Почему – знал только он сам. Валька-повариха, чтоб ее… всегда была баба как баба, на часок приглашала – и будь здоров, а вчера в полночь хотел уйти, чтоб выспаться, – дверь заперла и ключ в форточку выбросила, до утра не отпускала. Конечно, очень бы захотел уйти – ушел бы…
И впервые в жизни бортмеханик Кулебякин изменил своему Ли-2: с прохладцей, без любви подготовил машину к полету, не прогнал как следует моторы. А на вопрос командира корабля кивнул: все, мол, в порядке.
Карбюратор левого мотора – простил, правого – жестоко наказал: обледенели сетка, дроссельная заслонка и диффузор.

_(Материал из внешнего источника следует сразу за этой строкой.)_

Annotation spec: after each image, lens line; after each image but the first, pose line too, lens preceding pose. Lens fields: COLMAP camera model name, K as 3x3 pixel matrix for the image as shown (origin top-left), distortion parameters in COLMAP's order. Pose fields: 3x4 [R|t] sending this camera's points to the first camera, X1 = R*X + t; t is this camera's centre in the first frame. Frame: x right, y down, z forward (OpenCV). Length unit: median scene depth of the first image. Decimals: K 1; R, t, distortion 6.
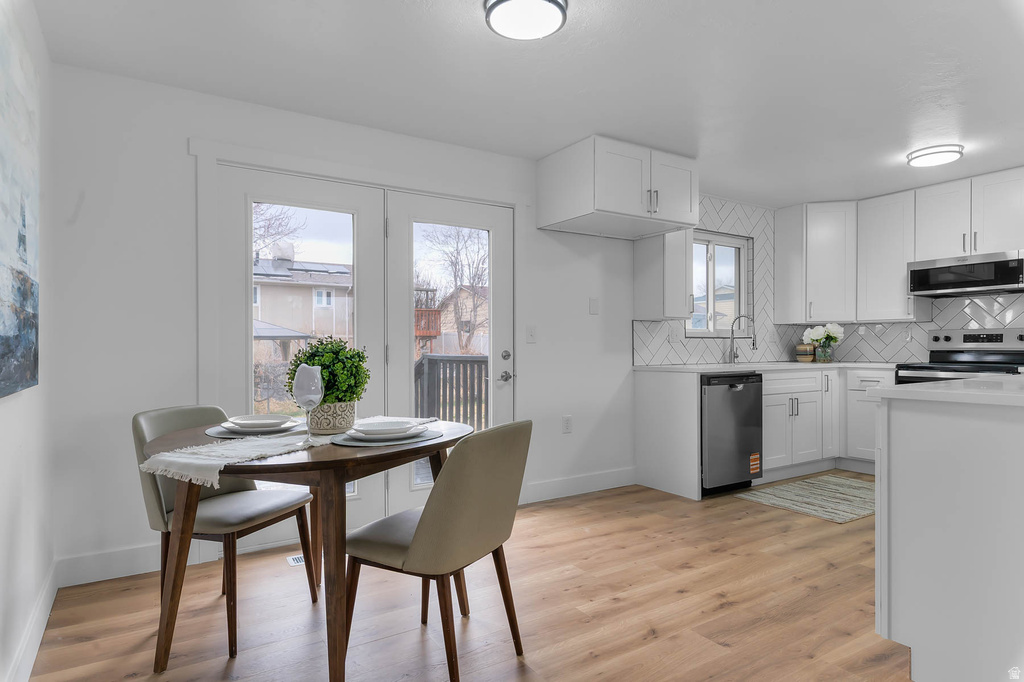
lens RADIAL K [[590.1, 0, 517.8], [0, 590.1, 344.0], [0, 0, 1]] dist [-0.001965, 0.000341]
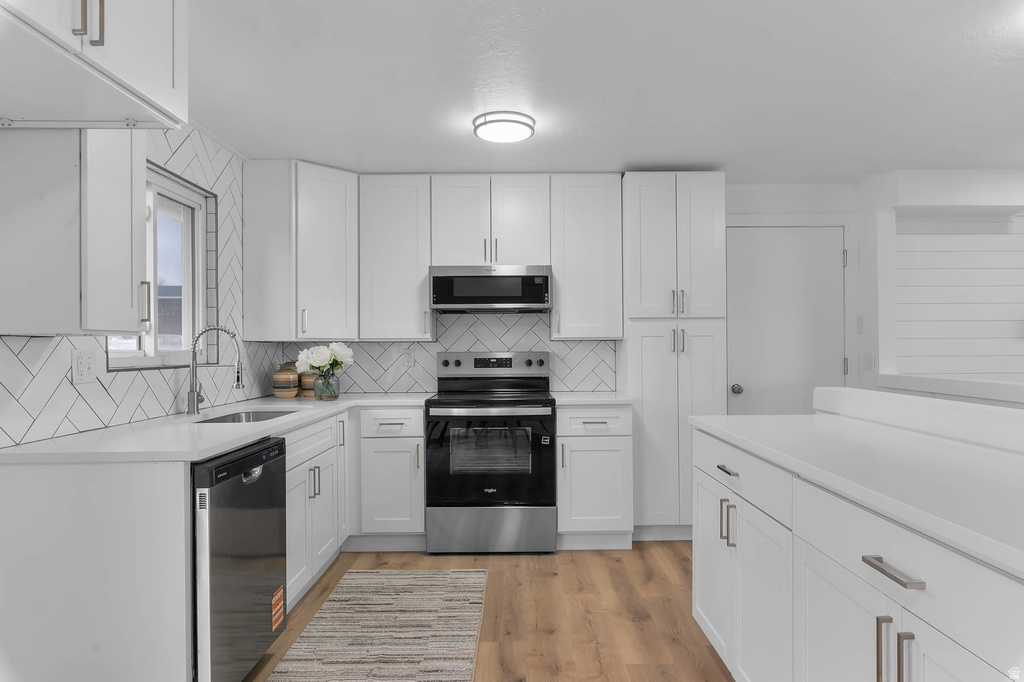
lens RADIAL K [[611.1, 0, 518.1], [0, 611.1, 345.4], [0, 0, 1]] dist [-0.000615, 0.002884]
pose [[0.526953, 0.004692, 0.849881, 0.040819], [-0.001207, 0.999988, -0.004772, -0.029152], [-0.849893, 0.001488, 0.526953, 0.462836]]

Подвел, обманул Матвеича – единственного человека, которого Кулебякин по-настоящему любил и уважал!
Гнали из авиации – Матвеич поручился, отбил; на пятнадцать суток за мордобой сажали – Матвеич приходил в милицию, униженно просил, уводил за руку. Верил! Верил, что Дима Кулебякин, для которого не так уж много в жизни святого, не подведет, что самолет для него свят, что разгульная натура бортмеханика смирится при виде старого, ворчливого Ли-2.
И смирялась. Ни одну подругу свою так не баловал Кулебякин, не было в полярной авиации бортмеханика, более преданного своей машине, готового по первому ее требованию выполнить любой ее каприз. Разве что цветами не украшал.
И теперь за то, что самолет отбивается от циклона одной рукой, был в ответе он, Кулебякин. И если не отобьется – виноват будет только он, и больше никто. И, конечно, Матвеич об этом догадывается – по несвойственной ему, Диме, угодливости, по его суетливости и безмерной готовности выполнить – бегом! – любое указание.
Он лучше других знал материальную часть и с минуты на минуту ждал, что и левый мотор вот-вот даст перебои из-за непосильной нагрузки – за двоих держать в воздухе отяжелевшую машину. Знал и не мог прогнать от себя страх перед лицом почти что неизбежной вынужденной посадки. Не потому, что боялся за свою жизнь – никакого подобного чувства он но мог себе позволить.
В свои двадцать девять лет Кулебякин еще никого не любил, если не называть любовью бурные и кратковременные радости, получаемые от легко идущих навстречу женщин. Но если бы ему так и сказали – никого, он бы искренне удивился, потому что больше всего на свете любил Матвеича и его самолет.